● GIVEN TEXT
◆ ◆ ◆

- Developers: Metropolis Software Hyperion Entertainment (Linux and Amiga)
- Publishers: Monolith Productions, TopWare Interactive (Windows) Linux Game Publishing (Linux) e.p.i.c. Interactive (Macintosh)
- Platforms: AmigaOS 4, Linux, Mac OS X, Microsoft Windows
- Release: Windows EU: 29 September 1999; NA: 15 November 1999; Macintosh 2002 Linux 2006
- Genre: Tactical role-playing
- Mode: Single-player

= Gorky 17 =

1999 video game

Gorky 17 (released as Odium in North America) is a turn-based tactics tactical role-playing video game developed by Polish studio Metropolis Software and published by Monolith Productions for Microsoft Windows in 1999. The game was later ported to Linux by Hyperion Entertainment and published by Linux Game Publishing in 2006. The AmigaOS 4 version was released in 2015.

== Gameplay ==
The game features two modes: In the real-time 'exploration' mode, the player controls game characters using a mouse in a point-and-click manner to navigate the player characters through the city as well as interacting with various objects in the game world. Combat takes place in preset encounters located in specific areas of each level map. In the combat mode, the screen is divided into squares with player and computer-controlled characters taking turns trying to eliminate the opposing party. In one turn each game character can move by a certain number of squares and use a weapon once, or decide to take cover instead. Weapons have different tactical effects, for example the pistol can only be fired orthogonally, while the rifle can be fired orthogonally and diagonally. The game ends if any player-controlled character dies.

== Plot ==

The player commands a small group of NATO operatives who must reveal the mystery behind the sudden appearance of hybrid creatures in a former Soviet military base at a small Polish town near Lubin. The area is surrounded by NATO troops and media from all over the world, and the first group sent into town disappears without a trace. The main hero of the story is the 40-year-old Canadian soldier Cole Sullivan, a commando team member with extensive scientific knowledge. His team's task is to explain the hybrids' presence and to find the missing members of Group One.

◆ ◆ ◆

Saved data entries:
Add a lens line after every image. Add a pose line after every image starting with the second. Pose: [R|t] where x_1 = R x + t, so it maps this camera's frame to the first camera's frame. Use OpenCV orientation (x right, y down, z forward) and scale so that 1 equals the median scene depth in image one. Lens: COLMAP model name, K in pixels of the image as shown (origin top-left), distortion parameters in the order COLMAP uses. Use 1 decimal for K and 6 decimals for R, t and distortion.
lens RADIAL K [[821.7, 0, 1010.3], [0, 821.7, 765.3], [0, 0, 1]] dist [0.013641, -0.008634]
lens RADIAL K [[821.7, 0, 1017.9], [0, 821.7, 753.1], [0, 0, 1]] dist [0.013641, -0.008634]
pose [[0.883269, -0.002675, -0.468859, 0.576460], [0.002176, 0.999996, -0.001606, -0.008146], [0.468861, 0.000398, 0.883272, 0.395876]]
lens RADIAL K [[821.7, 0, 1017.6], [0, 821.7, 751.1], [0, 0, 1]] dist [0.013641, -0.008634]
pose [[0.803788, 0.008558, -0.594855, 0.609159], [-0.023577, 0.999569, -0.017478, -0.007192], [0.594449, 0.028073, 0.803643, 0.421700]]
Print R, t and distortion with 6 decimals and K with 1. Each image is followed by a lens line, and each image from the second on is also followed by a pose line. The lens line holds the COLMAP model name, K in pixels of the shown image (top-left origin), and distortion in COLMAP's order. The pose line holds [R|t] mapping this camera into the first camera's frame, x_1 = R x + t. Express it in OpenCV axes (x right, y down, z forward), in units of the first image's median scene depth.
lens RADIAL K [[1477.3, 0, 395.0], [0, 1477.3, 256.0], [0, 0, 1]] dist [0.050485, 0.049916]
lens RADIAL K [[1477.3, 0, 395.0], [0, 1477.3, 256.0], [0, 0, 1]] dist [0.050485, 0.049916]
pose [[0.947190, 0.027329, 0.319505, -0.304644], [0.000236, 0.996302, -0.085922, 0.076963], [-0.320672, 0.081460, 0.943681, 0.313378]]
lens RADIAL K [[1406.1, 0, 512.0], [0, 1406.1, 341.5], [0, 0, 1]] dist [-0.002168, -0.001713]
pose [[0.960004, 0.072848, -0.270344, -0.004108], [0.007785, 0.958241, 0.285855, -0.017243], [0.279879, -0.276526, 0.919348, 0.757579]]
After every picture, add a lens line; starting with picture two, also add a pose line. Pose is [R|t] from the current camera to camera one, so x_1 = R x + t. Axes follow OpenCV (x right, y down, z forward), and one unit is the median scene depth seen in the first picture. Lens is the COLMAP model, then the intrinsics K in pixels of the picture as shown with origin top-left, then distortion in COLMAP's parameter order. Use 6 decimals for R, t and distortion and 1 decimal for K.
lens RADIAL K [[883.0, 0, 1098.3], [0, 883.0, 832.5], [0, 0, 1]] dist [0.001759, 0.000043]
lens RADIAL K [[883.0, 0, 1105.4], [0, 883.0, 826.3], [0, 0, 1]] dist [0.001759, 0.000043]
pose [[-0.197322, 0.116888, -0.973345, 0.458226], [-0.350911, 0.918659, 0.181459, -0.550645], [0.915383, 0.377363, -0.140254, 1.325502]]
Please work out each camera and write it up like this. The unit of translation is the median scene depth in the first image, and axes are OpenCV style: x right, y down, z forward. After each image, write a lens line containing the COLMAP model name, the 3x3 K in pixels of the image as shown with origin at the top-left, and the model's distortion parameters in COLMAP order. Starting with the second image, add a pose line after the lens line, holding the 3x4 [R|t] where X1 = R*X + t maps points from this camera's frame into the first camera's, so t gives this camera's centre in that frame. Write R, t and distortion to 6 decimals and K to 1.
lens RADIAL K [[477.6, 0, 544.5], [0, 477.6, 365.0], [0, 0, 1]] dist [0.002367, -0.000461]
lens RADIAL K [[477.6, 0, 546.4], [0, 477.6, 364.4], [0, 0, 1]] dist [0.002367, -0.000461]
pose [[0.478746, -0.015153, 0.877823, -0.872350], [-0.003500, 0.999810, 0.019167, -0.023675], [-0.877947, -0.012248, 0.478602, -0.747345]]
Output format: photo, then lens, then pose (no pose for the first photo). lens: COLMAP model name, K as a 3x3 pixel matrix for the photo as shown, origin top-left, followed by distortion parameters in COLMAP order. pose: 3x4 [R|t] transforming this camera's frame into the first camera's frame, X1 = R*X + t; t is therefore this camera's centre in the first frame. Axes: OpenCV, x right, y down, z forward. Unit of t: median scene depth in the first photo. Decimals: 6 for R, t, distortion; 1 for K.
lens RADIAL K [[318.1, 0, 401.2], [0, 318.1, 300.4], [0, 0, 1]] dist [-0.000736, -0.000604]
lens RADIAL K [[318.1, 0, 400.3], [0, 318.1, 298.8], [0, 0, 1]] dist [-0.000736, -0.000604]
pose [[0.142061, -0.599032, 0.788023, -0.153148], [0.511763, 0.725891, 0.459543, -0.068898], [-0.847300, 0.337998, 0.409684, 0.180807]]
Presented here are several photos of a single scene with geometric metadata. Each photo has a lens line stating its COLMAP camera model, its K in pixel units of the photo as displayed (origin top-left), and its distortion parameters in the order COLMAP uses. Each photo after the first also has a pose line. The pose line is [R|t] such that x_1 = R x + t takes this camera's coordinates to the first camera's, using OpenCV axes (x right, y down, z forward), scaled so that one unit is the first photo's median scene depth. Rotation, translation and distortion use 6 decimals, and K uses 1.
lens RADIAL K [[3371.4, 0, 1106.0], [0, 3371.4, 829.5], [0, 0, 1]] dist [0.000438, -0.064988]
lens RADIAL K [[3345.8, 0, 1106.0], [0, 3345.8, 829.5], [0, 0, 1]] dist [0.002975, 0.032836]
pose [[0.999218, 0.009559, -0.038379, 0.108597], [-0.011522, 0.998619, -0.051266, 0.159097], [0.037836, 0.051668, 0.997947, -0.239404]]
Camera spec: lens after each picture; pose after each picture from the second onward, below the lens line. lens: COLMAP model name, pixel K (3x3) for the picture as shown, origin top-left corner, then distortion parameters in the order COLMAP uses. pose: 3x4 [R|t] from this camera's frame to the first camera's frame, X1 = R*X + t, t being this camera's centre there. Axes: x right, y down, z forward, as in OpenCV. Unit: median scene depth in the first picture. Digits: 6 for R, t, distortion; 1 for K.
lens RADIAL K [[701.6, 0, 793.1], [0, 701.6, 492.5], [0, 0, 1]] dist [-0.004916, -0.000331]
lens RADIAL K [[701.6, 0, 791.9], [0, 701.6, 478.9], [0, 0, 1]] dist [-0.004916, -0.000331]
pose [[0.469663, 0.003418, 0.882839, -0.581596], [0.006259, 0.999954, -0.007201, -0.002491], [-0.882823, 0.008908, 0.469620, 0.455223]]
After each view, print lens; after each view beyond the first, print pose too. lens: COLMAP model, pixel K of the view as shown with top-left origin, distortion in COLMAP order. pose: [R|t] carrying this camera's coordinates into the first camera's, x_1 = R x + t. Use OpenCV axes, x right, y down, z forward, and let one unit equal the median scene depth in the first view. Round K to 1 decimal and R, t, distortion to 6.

◆ ◆ ◆

● PROBLEM TO WORK ON
In the Gorky 17 article, under what title was the game released in North America?

● TASK ANSWER
Odium